Trecho selecionado:
*****
O fato dos estudantes não conseguirem entender o enunciado é gravíssimo, principalmente quando esses estudantes chegam ao mercado de trabalho.
Concordo com o Luigui. Acho que uma das causas é o modelo de ensino baseado em imediatismo e em cumprimento de etapas. Quando é demandada reflexão, o aluno costuma se perder um pouco. Mas a gente é brasileiro, né? Não desistimos nunca!
Na minha opinião um dos fatores que contribuem para a situação mencionada no texto é que grande parte dos alunos não precisa mais se esforçar para chegar ao ensino superior, por exemplo. Onde trabalho, chegamos a conclusão de que os alunos não se saiam melhor no Provão (na época) em virtude de não entenderem o enunciado das questões.
Muitos dos alunos hoje está em um faculdade (que é onde estou mais acostumado) por imposição da familia e com isso a motivação e o estimulo pela busca do conhecimento fica prejudicada. Digo isso porque muitas vezes, vejo alunos com grandes deficiências de formação (ensino fundamental e médio) e que se saem muito bem na faculdade em razão da determinação e do desejo de obter o conhecimento.
*****
Entradas:
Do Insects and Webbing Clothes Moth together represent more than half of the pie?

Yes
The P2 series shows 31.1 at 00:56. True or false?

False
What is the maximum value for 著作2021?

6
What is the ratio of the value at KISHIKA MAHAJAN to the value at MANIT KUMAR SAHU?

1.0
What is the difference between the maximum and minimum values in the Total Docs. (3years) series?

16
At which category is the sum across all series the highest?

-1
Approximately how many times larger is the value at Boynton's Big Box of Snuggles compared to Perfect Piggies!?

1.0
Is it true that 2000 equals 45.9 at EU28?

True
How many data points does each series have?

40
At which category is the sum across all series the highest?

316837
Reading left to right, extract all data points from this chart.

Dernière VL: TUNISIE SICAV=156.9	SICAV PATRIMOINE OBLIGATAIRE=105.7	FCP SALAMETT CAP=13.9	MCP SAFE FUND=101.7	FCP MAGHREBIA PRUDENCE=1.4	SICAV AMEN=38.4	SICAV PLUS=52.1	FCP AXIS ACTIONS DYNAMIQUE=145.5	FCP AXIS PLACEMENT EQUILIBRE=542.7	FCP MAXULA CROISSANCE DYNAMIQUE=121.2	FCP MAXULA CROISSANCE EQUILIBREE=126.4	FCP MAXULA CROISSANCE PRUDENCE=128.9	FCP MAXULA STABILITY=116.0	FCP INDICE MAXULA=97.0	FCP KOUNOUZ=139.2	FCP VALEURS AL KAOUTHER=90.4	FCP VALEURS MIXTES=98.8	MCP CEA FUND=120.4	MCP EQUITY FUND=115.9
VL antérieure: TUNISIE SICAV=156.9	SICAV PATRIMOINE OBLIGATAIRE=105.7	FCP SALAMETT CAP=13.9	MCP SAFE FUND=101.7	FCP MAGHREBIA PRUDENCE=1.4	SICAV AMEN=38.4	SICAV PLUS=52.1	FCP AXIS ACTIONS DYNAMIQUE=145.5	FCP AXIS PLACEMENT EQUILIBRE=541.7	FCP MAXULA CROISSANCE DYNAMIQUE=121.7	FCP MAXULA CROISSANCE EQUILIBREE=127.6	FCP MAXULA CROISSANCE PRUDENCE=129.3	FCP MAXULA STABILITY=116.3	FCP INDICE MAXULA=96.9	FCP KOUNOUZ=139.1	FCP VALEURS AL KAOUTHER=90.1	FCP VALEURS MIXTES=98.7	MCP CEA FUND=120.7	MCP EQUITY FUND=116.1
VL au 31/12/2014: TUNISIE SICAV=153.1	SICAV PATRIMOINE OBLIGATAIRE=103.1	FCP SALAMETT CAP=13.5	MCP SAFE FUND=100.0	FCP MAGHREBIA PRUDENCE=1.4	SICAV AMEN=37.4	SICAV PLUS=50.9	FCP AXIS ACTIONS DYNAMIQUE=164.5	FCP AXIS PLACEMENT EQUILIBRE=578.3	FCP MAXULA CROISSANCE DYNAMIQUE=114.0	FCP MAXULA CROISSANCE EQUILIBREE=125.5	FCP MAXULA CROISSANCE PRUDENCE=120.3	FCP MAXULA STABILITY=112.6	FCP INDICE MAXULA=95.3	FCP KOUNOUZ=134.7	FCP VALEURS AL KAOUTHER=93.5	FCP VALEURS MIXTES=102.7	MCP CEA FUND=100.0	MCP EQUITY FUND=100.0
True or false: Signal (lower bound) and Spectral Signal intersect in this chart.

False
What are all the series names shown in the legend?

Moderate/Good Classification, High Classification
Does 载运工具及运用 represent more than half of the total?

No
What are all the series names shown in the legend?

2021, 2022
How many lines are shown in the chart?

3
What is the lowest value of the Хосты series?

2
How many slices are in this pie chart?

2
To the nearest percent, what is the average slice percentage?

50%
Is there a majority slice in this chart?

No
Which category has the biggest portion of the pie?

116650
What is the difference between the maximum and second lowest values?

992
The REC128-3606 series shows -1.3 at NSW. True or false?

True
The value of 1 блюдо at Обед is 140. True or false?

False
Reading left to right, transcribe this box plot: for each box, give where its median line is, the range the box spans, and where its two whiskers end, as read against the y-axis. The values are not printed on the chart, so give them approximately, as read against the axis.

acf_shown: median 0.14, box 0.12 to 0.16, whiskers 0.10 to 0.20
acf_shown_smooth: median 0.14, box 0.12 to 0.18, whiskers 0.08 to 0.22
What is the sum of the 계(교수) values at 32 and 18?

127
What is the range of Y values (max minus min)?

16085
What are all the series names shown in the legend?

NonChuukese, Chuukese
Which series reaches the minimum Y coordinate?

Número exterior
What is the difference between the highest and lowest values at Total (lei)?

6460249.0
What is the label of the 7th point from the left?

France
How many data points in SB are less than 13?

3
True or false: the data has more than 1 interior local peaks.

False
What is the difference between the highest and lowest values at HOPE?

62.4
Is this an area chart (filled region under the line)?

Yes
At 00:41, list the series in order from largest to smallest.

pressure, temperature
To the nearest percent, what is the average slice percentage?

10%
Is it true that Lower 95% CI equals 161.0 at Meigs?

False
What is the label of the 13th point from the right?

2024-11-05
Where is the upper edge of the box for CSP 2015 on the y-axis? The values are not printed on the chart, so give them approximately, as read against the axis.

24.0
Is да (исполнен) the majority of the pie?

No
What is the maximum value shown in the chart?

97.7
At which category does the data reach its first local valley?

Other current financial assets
*****
O que elaborar: Cite literalmente a parte do trecho sobre a compreensão dos enunciados pelos alunos que começa em "Muitos dos alunos" e termina em "obter o conhecimento.". Responda com base exclusivamente no trecho.

Resposta ao exercício:
Muitos dos alunos hoje está em um faculdade (que é onde estou mais acostumado) por imposição da familia e com isso a motivação e o estimulo pela busca do conhecimento fica prejudicada. Digo isso porque muitas vezes, vejo alunos com grandes deficiências de formação (ensino fundamental e médio) e que se saem muito bem na faculdade em razão da determinação e do desejo de obter o conhecimento.